13. The system (108) as claimed in claim 12, wherein the first data field of the plurality of data fields is positioned at a first position from a left side of the at least one clear code identifier, such that the first data field starting with a numeric value ‘1’ indicates the internal failure generated due to the internal error within at least one internal module, wherein the first data field starting with a numeric value ‘2’ indicates the external failure received from an external network interface, and wherein the first data field starting with a numeric value ‘3’ denotes the successful completion of the call flow.

14. The system (108) as claimed in claim 12, wherein for the internal failure, a second data field and a third data field of the plurality of data fields in combination indicate the at least one internal module causing the internal failure.

15. The system (108) as claimed in claim 12, wherein for the external failure, the second data field and the third data field of the plurality of data fields in combination indicate the external network interface and a protocol of at least one external source responsible for causing the external failure.

16. The system (108) as claimed in claim 10, wherein a fourth data field, a fifth data field, a sixth data field, and a seventh data field of the plurality of data fields in combination indicate either at least one internal response generated by the at least one internal module, or at least one external response received by the at least one external network interface.

17. The system (108) as claimed in claim 10, wherein an eighth data field, a ninth data field, and a tenth data field of the plurality of data fields in combination indicate a final response of a session initiation protocol (SIP) associated with the at least one internal module, and wherein the final response, represents at least one of a successful transaction or a failure transaction associated with the SIP.

18. The system (108) as claimed in claim 10, wherein the at least one anomaly comprises one of a call setup failure, a call release failure, a media quality issue, a call routing error, and a signaling error.

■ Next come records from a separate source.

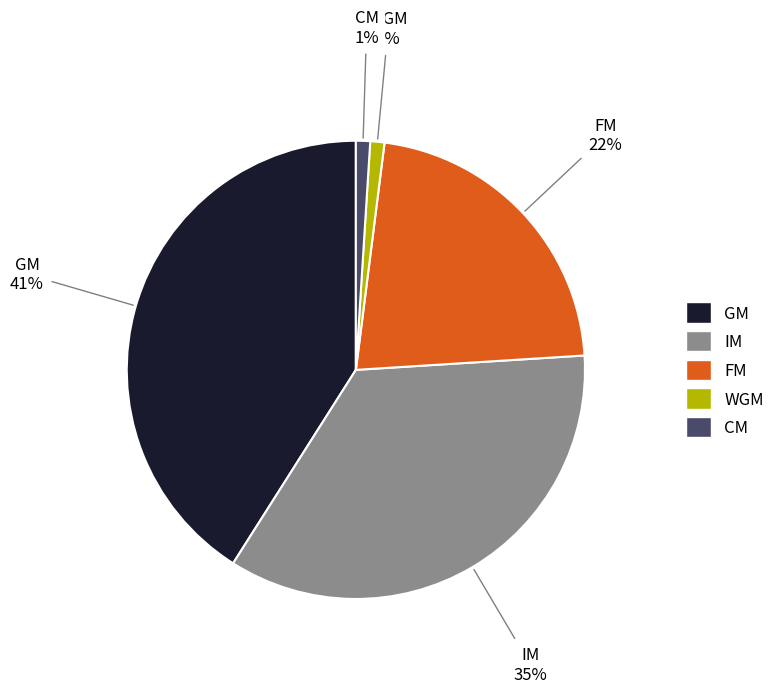

Combined, do WGM and FM account for over 50%?

No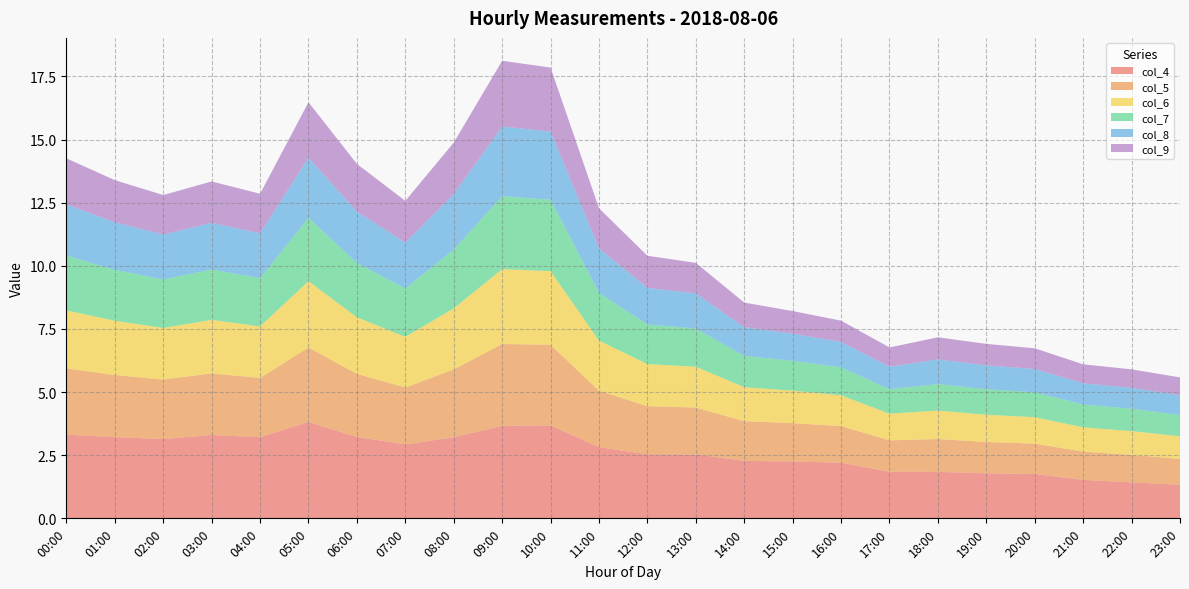

Reading left to right, what are all the values shown in this chart?

col_4: 3.3	3.2	3.1	3.3	3.2	3.8	3.2	2.9	3.2	3.7	3.7	2.8	2.5	2.5	2.3	2.2	2.2	1.8	1.8	1.8	1.8	1.5	1.4	1.3
col_5: 2.6	2.5	2.4	2.4	2.3	2.9	2.5	2.3	2.7	3.2	3.2	2.2	1.9	1.9	1.6	1.5	1.4	1.2	1.3	1.2	1.2	1.1	1.1	1.0
col_6: 2.3	2.1	2.0	2.1	2.0	2.6	2.2	2.0	2.4	3.0	2.9	2.0	1.7	1.6	1.3	1.3	1.2	1.1	1.1	1.1	1.0	1.0	0.9	0.9
col_7: 2.2	2.0	1.9	2.0	1.9	2.5	2.1	1.9	2.3	2.9	2.8	1.9	1.6	1.5	1.2	1.2	1.1	1.0	1.1	1.0	1.0	0.9	0.9	0.8
col_8: 2.0	1.9	1.8	1.9	1.8	2.4	2.0	1.8	2.2	2.8	2.7	1.8	1.4	1.4	1.1	1.1	1.0	0.9	1.0	0.9	0.9	0.8	0.8	0.8
col_9: 1.8	1.7	1.6	1.6	1.6	2.2	1.9	1.7	2.0	2.6	2.5	1.6	1.3	1.2	1.0	0.9	0.8	0.8	0.9	0.9	0.8	0.8	0.7	0.7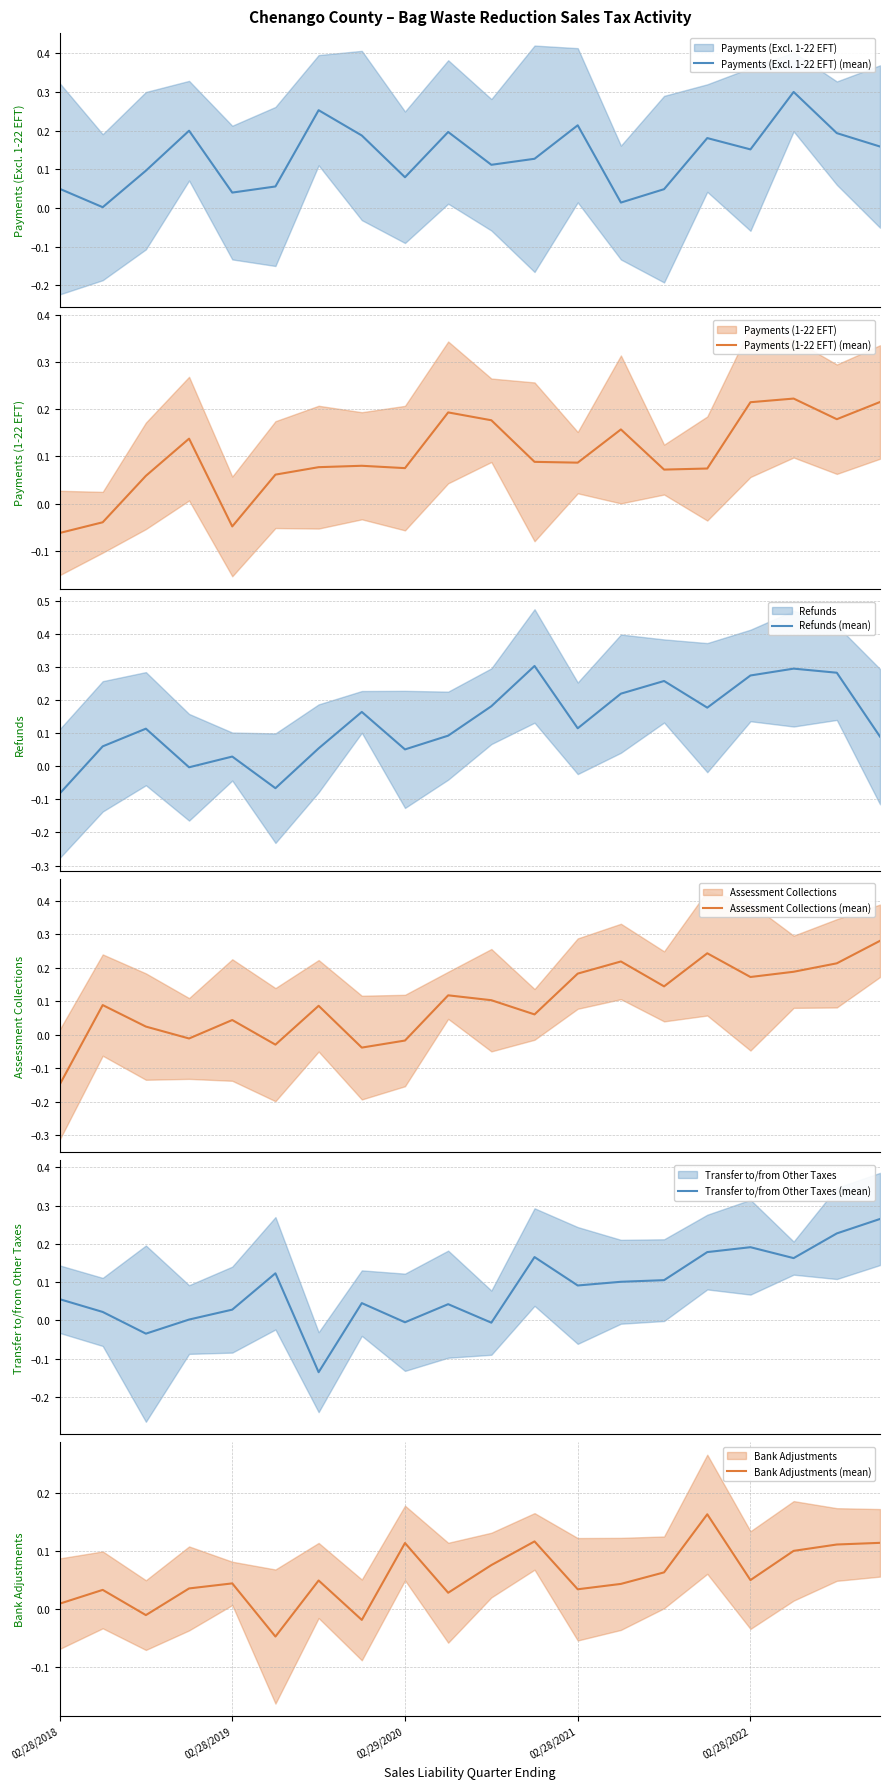

Which series has the widest spread of values?

Assessment Collections (mean)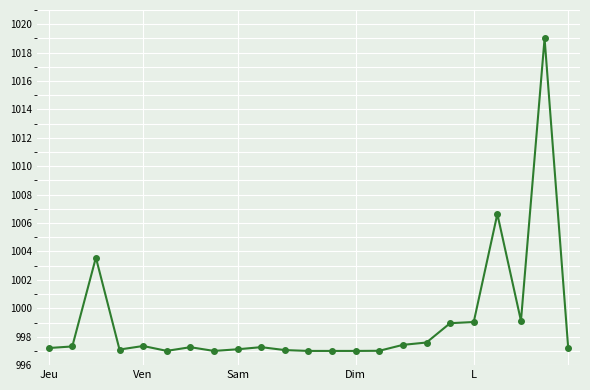

What is the difference between the maximum and minimum values?

22.0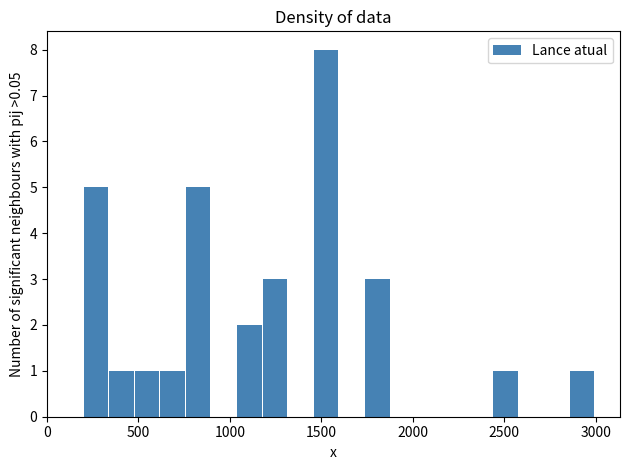

Around what value on the x-axis is the tallest bar? Give the approximate position of its centre, as read against the axis.

1550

19. A user equipment (UE) (104) communicatively coupled with an internet protocol (IP) multimedia subsystem (IMS) network (218), the coupling comprises steps of:
receiving, by the IMS network (218), a connection request from the UE (104);
sending, by the IMS network (218), an acknowledgment of the connection request to the UE (104); and
transmitting a plurality of signals in response to the connection request, wherein the IMS network (218) is configured to execute a method (400) for detecting anomalies in a call flow of the IMS network (218) as claimed in claim 1.